Performance — ~5–20 ms per call after model load (CPU, single-threaded).
Semantic search with vectorDb
import { ai, vectorDb } from 'veloxkit'
const db = await vectorDb.open('embeddings.db')
// Upsert documents
for (const doc of documents) {
const vec = await ai.embed(doc.text)
await db.upsert('docs', doc.id, vec, { title: doc.title })
}
// Search
const query = await ai.embed('how do I reset my password?')
const results = await db.search('docs', query, 5)
// → [{ id, score, metadata }]ai.generate(prompt, opts?)
Generate text using Phi-2 (quantized 4-bit, CPU).
const output = await ai.generate('Summarize this text: ...', {
maxTokens: 200, // default 200
temperature: 0.7, // default 0.7; higher = more creative
})
console.log(output)Options
| Option | Type | Default | Description |
|---|---|---|---|
maxTokens | number | 200 | Maximum tokens to generate |
temperature | number | 0.7 | Sampling temperature (0 = deterministic, 1 = very random) |
Returns Promise<string> — full generated text.
Performance — ~10–30 seconds per 200 tokens on CPU. Consider calling during background tasks or on user initiation.
function GenerateButton({ prompt }: { prompt: string }) {
const [output, setOutput] = useState('')
const [loading, setLoading] = useState(false)
const handleGenerate = async () => {
setLoading(true)
try {
const result = await ai.generate(prompt, { maxTokens: 150 })
setOutput(result)
} finally {
setLoading(false)
}
}
return (
<View style={{ gap: 12 }}>
<Pressable onPress={handleGenerate} disabled={loading}
style={{ padding: 12, backgroundColor: '#3a3a5e', borderRadius: 8 }}>
<Text>{loading ? 'Generating…' : 'Generate'}</Text>
</Pressable>
{output ? <Text style={{ fontSize: 14, lineHeight: 22 }}>{output}</Text> : null}
</View>
)
}ai.transcribe(audioPath, opts?)
Transcribe an audio file to text using Whisper-tiny (CPU).
const transcript = await ai.transcribe('/recordings/meeting.wav', {
language: 'en', // ISO 639-1 code; empty string = auto-detect (default)
})
console.log(transcript)Options
| Option | Type | Default | Description |
|---|---|---|---|
language | string | '' | ISO 639-1 language code (e.g. 'en', 'fr'). Empty = auto-detect |
Returns Promise<string> — plain text transcript.

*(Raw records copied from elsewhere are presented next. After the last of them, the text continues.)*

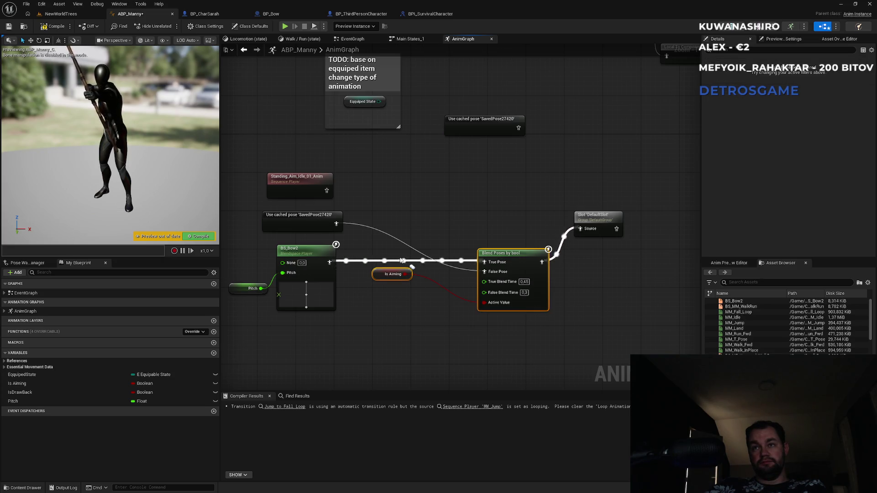
pyautogui.press('Delete')
pyautogui.press('ctrl+z')
pyautogui.moveTo(591, 161); pyautogui.dragTo(276, 238)
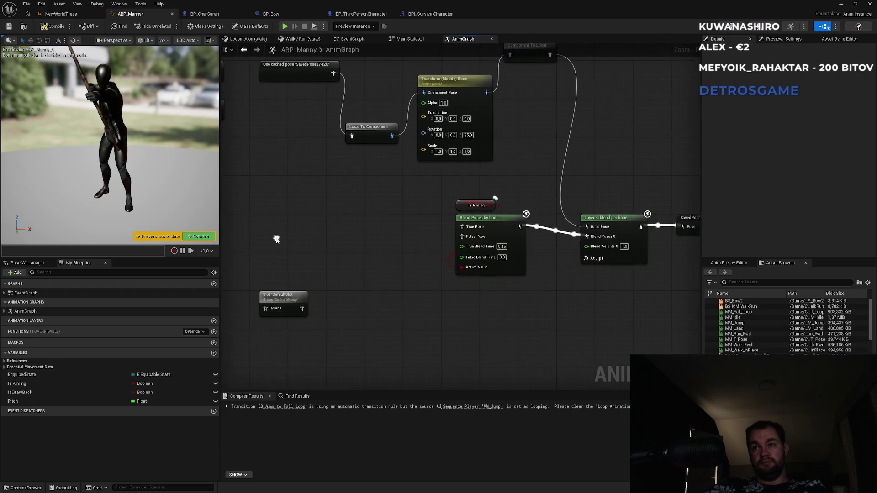
pyautogui.moveTo(315, 205)
pyautogui.mouseDown()
pyautogui.moveTo(420, 288)
pyautogui.moveTo(475, 271)
pyautogui.mouseUp()
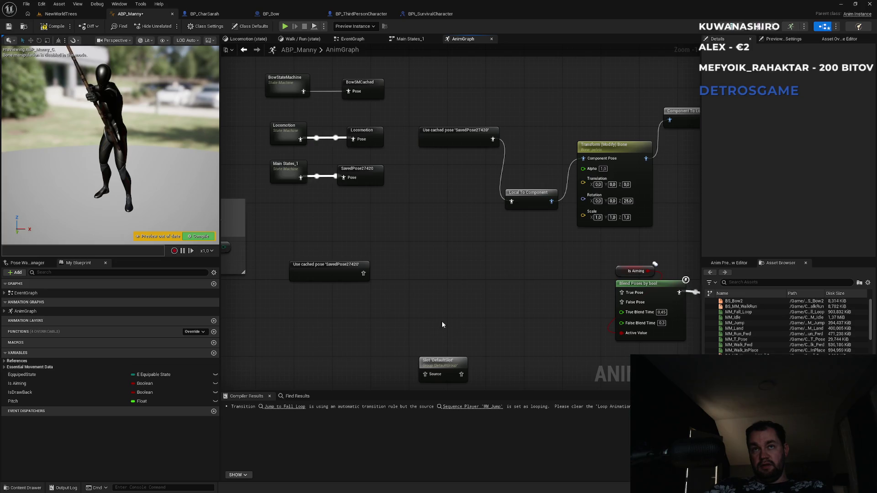
pyautogui.rightClick(479, 298)
pyautogui.write('bow')
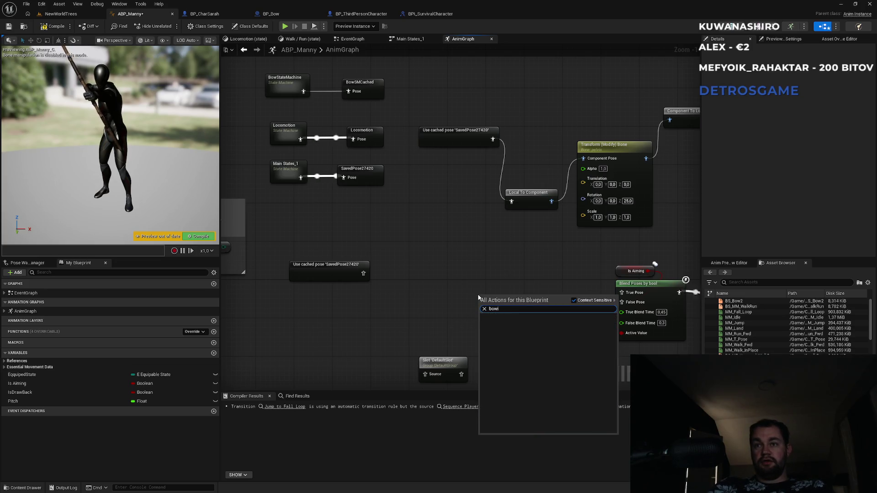
pyautogui.write('sm')
pyautogui.press('Return')
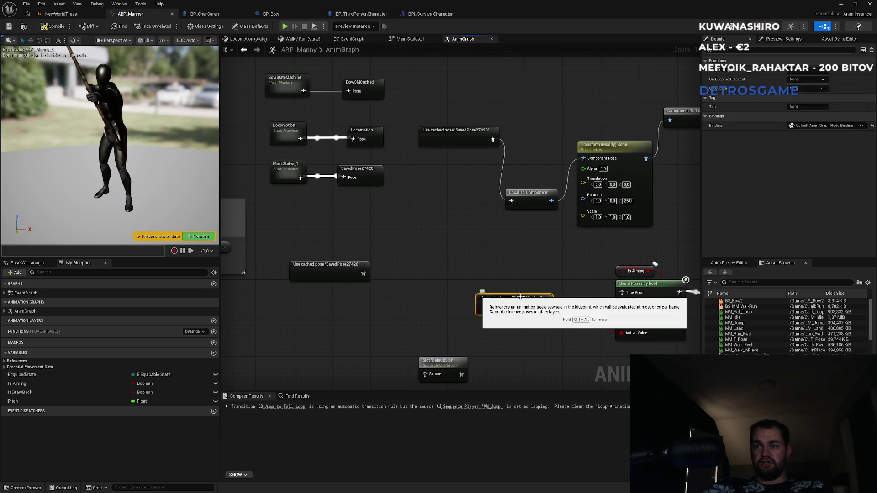
pyautogui.moveTo(545, 309)
pyautogui.mouseDown()
pyautogui.moveTo(569, 310)
pyautogui.moveTo(515, 267)
pyautogui.mouseUp()
pyautogui.moveTo(333, 263)
pyautogui.mouseDown()
pyautogui.moveTo(492, 315)
pyautogui.moveTo(506, 301)
pyautogui.moveTo(621, 302)
pyautogui.mouseUp()
# Move the Slot node right and delete Standing_Aim_Idle_01_Anim and the spare SavedPose27420 node.
pyautogui.moveTo(491, 360); pyautogui.dragTo(546, 314)
pyautogui.click(496, 327)
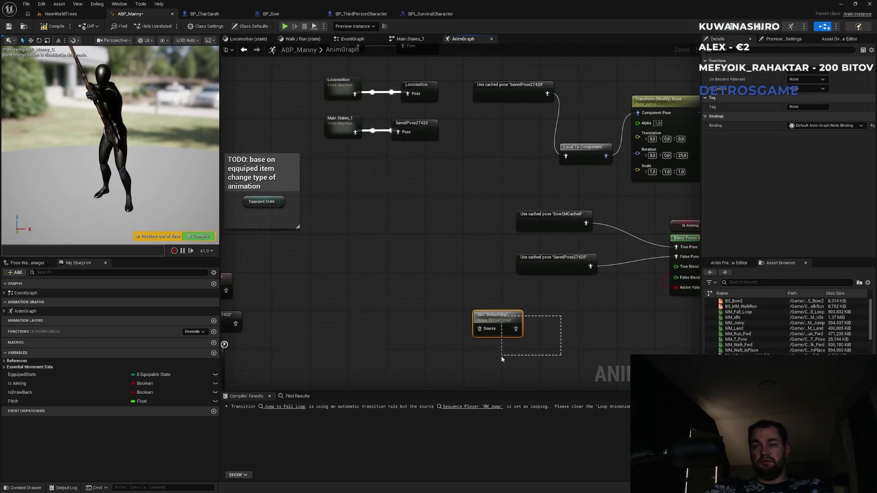
pyautogui.moveTo(495, 327); pyautogui.dragTo(637, 335)
pyautogui.click(375, 303)
pyautogui.moveTo(374, 304)
pyautogui.mouseDown()
pyautogui.moveTo(503, 305)
pyautogui.moveTo(493, 265)
pyautogui.mouseUp()
pyautogui.click(402, 240)
pyautogui.press('Delete')
pyautogui.click(402, 274)
pyautogui.press('Delete')
# Take out the Pitch and BS_Bow2 nodes for reuse and open the BowStateMachine graph.
pyautogui.moveTo(337, 364)
pyautogui.mouseDown()
pyautogui.moveTo(427, 284)
pyautogui.moveTo(437, 288)
pyautogui.mouseUp()
pyautogui.press('Delete')
pyautogui.moveTo(552, 218)
pyautogui.mouseDown()
pyautogui.moveTo(369, 243)
pyautogui.moveTo(333, 235)
pyautogui.mouseUp()
pyautogui.doubleClick(330, 225)
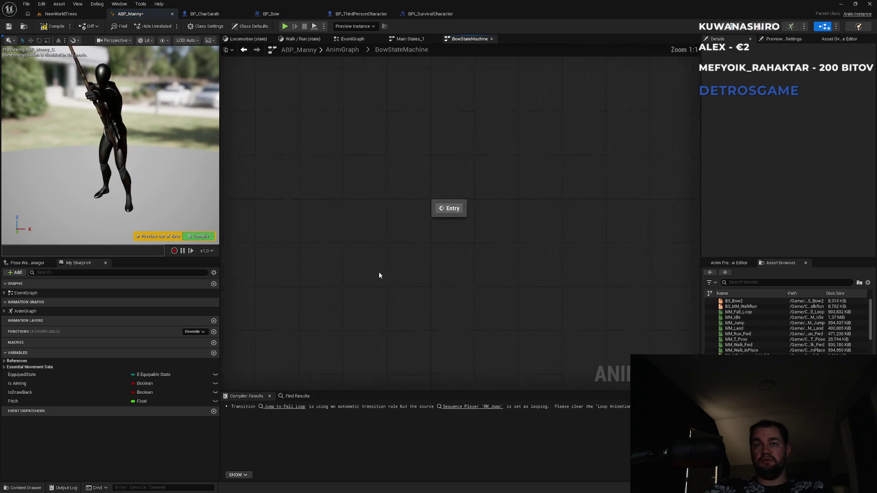
# Add a new Aim state wired from Entry and open its graph.
pyautogui.moveTo(512, 224); pyautogui.dragTo(512, 223)
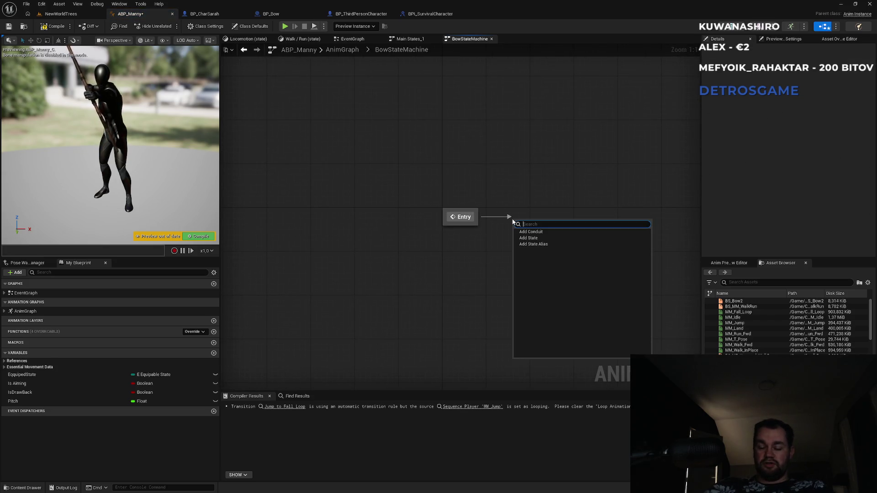
pyautogui.click(549, 240)
pyautogui.write('Aim')
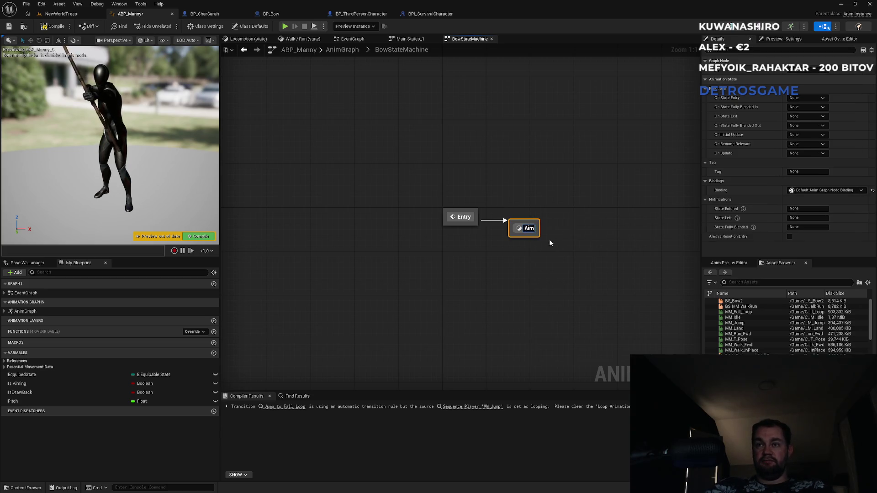
pyautogui.doubleClick(516, 225)
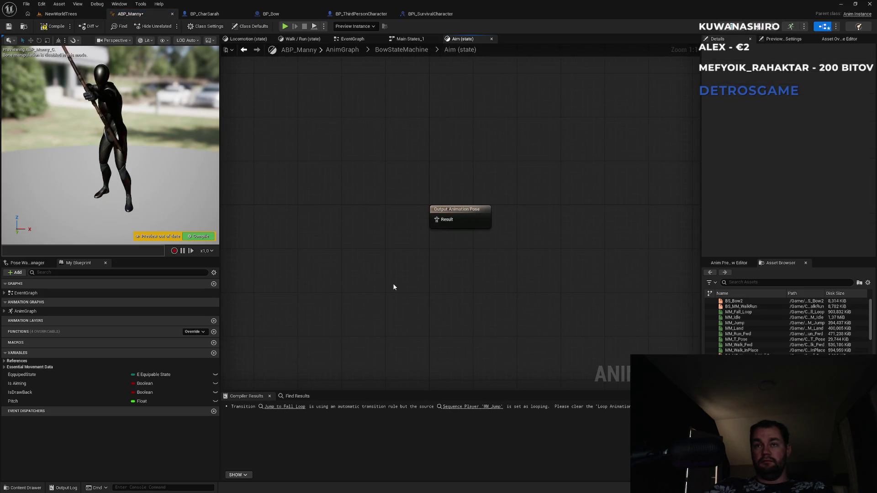
# Paste the BS_Bow2 and Pitch nodes into the Aim state, compile, and return to the EventGraph.
pyautogui.press('ctrl+v')
pyautogui.click(428, 238)
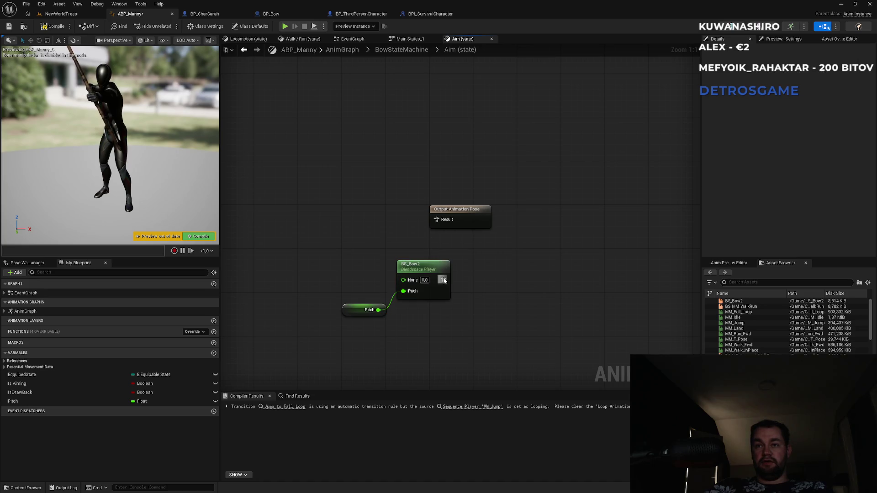
pyautogui.click(208, 237)
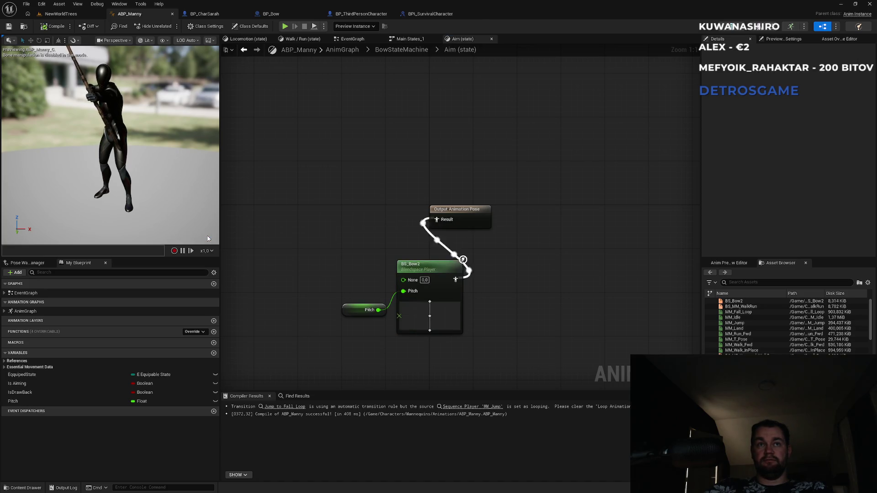
pyautogui.click(410, 39)
pyautogui.click(357, 40)
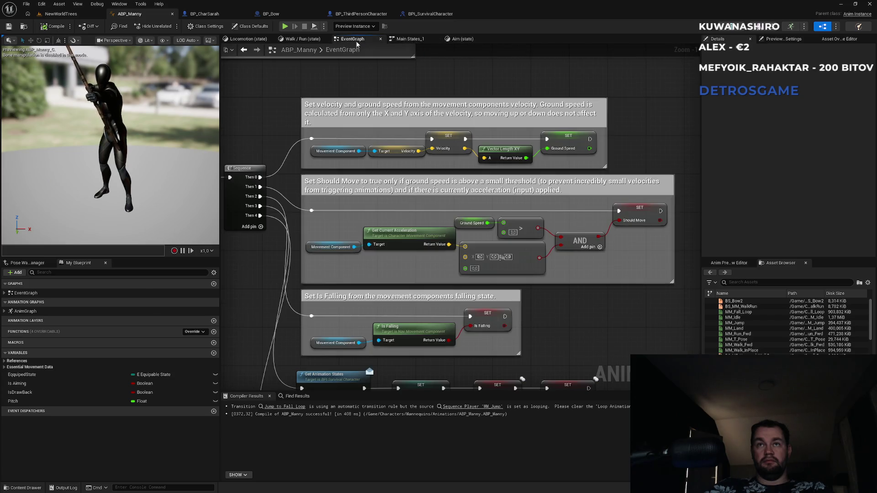
# In the AnimGraph, turn off the Is Aiming default value and recompile ABP_Manny.
pyautogui.click(250, 40)
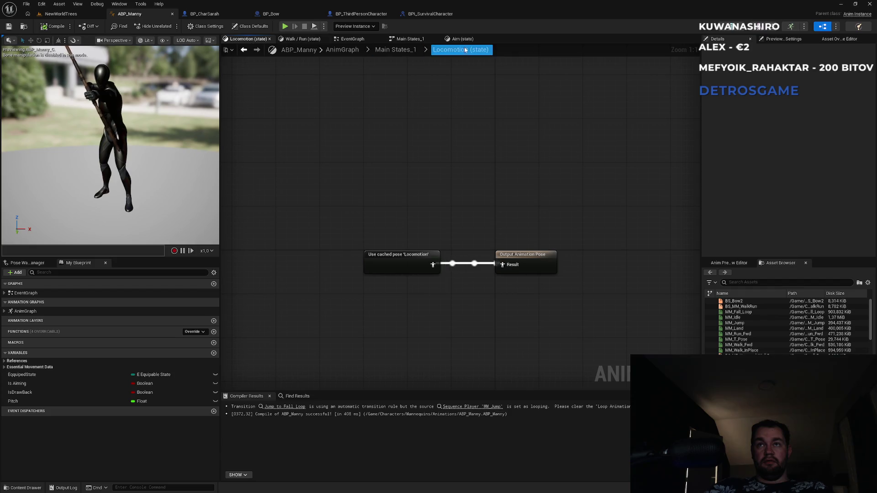
pyautogui.click(354, 40)
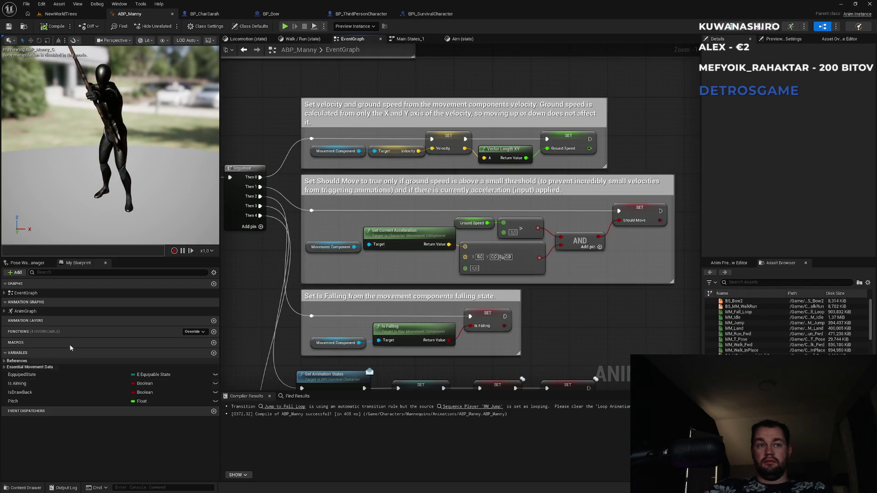
pyautogui.doubleClick(25, 311)
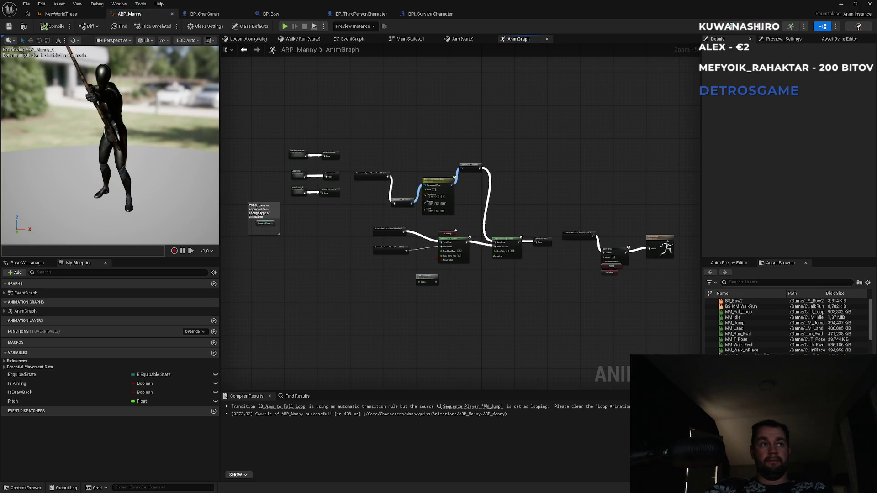
pyautogui.scroll(5, 418, 251)
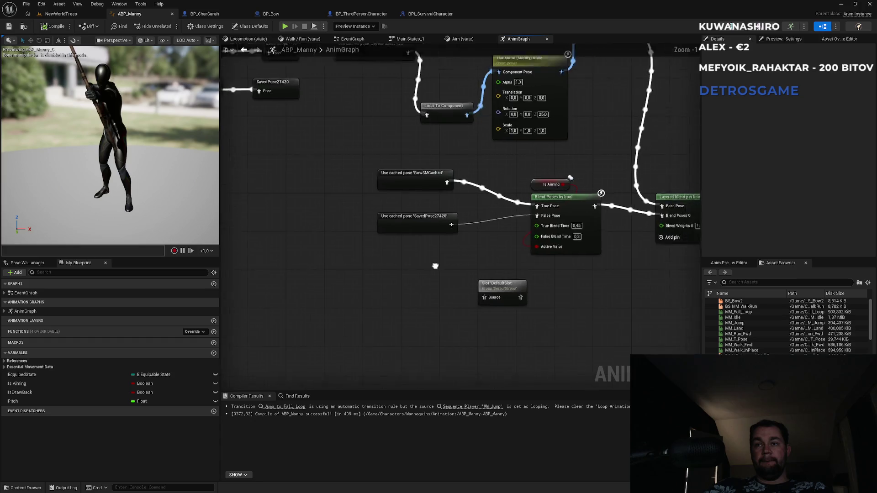
pyautogui.moveTo(315, 287); pyautogui.dragTo(419, 294)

Supported formats — WAV (16 kHz mono preferred), MP3, FLAC, OGG.
Performance — ~5 seconds for a 30-second clip on CPU.
Record and transcribe
import { ai, dialog } from 'veloxkit'
async function pickAndTranscribe() {
const paths = await dialog.openFile({
filters: [{ name: 'Audio', extensions: ['wav', 'mp3', 'flac', 'ogg'] }],
})
if (!paths) return
const text = await ai.transcribe(paths[0], { language: 'en' })
return text
}Best practices
Warm up models at startup
// In your app entry point — downloads happen here, not mid-session
useEffect(() => {
const warmUp = async () => {
// Trigger model load in background
await ai.embed('warmup').catch(() => {})
}
warmUp()
}, [])Battery-aware generation
import { system } from 'veloxkit'
async function safeGenerate(prompt: string) {
const dark = system.getDarkMode() // warm API check
// The Rust layer logs a warning if on battery but doesn't block generation.
// Check manually if you want to warn the user:
const batt = await battery.getStatus()
if (batt && !batt.charging && batt.level < 0.2) {
throw new Error('Battery too low for AI inference — please plug in.')
}
return ai.generate(prompt)
}All inference runs on CPU using SIMD acceleration. GPU support (CUDA / Metal) is planned for a future release. The ~/.cache/huggingface/ directory is shared with other HuggingFace tools — if you've already downloaded these models via Python, they won't be re-downloaded.